No gangster, Thomas Arkle Clark held until last week a job he invented and made famous: dean of men at the University of Illinois (Urbana-Champaign, Ill), Graduate of Illinois (1890), onetime professor of rhetoric, onetime acting dean of the College of Literature & Arts, he became in 1909 the first U.S. dean of men: chastener of delinquents, soother of parents, information bureau, helper of the needy, social and moral adviser. A year ago he reached 67, age limit for university officials, was asked to stay on until the University's new president, Harry Woodburn Chase, was installed. Also, they wished him to break in his successor, Fred H. Turner. This April he announced his retirement at a meeting of U.S. deans of men in Gatlinsburg, Tenn. Last week he closed up his desk and said: "I'm not tired of the job.
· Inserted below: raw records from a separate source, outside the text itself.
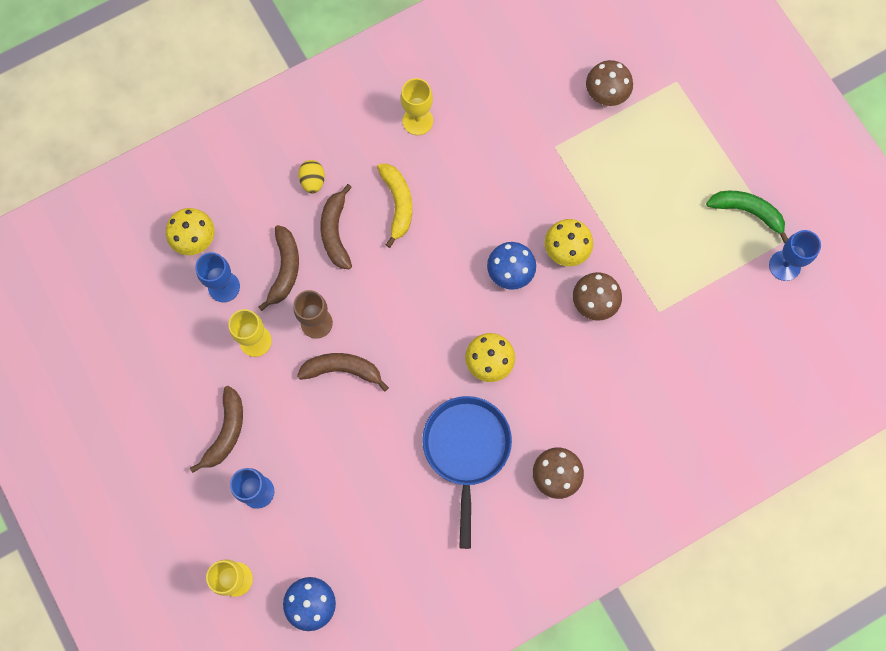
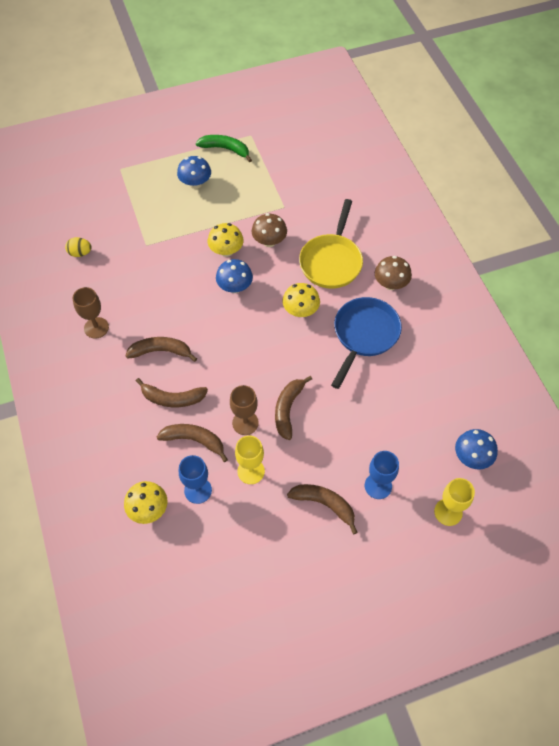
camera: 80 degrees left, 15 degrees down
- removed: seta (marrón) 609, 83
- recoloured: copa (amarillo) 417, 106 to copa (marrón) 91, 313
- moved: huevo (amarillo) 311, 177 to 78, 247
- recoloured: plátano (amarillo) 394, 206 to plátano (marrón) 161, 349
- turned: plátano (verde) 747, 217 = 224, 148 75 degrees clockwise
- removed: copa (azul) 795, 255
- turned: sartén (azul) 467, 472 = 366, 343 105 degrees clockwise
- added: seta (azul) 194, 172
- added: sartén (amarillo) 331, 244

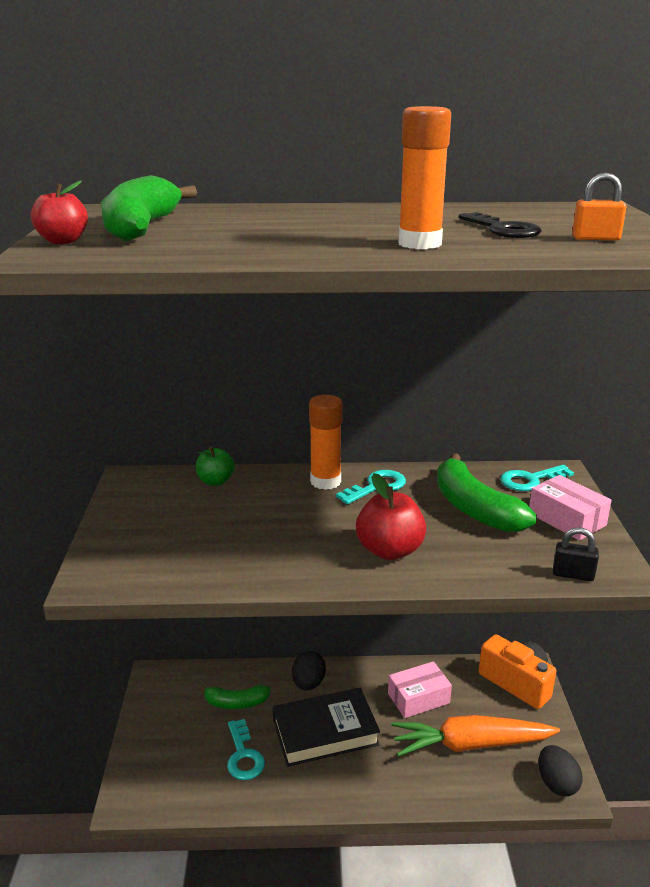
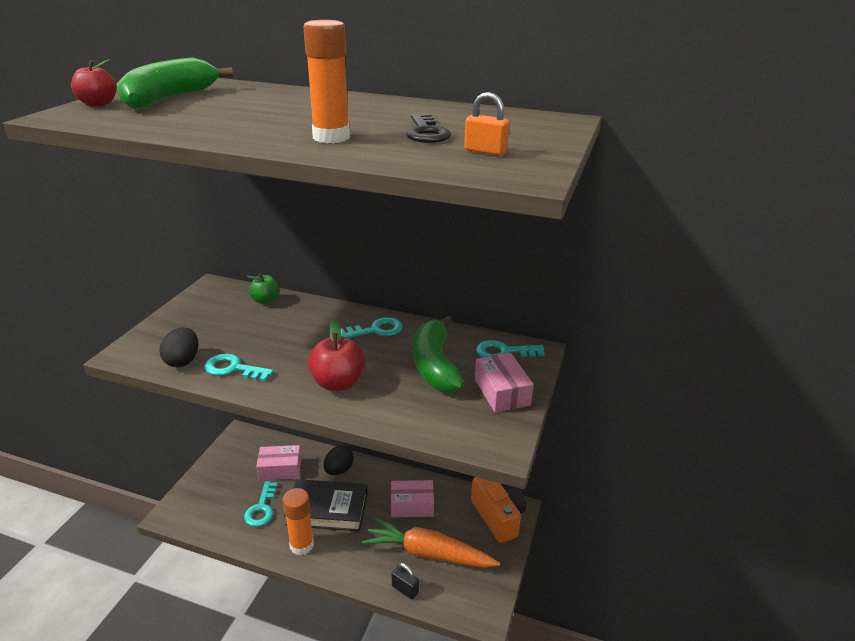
camera: 20 degrees right, 5 degrees up
- moved: barra de pegamento (naranja) 326, 442 to 298, 521
- moved: candado (negro) 576, 554 to 405, 581
- replaced: plátano (verde) 235, 696 to caja (rosa) 278, 463
- moved: huevo (negro) 561, 771 to 178, 347
- added: llave (turquesa) 239, 368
I just grew tired of waiting for students to think up new alibis and excuses for cutting classes."

Well-beloved, well-hated, "Tommy Arkle" wore garish clothes, big rings, liked to be told that he was the best dressed man on the campus, glowered quizzically over his spectacles as he talked with his students. Quietly, firmly he made his impress upon Illinois, abolishing naughty fraternities (Kappa Beta Phi, Theta Nu Epsilon), fraternity "hell week," freshman hazing, student ownership of automobiles. He is fond of proper fraternity life, interested especially in his own Alpha Tau Omega. Like Edward, Prince of Wales an accomplished fancy-worker, he knit sweaters for soldiers during the World War, has lately turned his attention to tatting and crocheting. He gave Alpha Phi Sorority a fine tat-edged luncheon cloth, crocheted this spring a rag rug for Kappa Delta.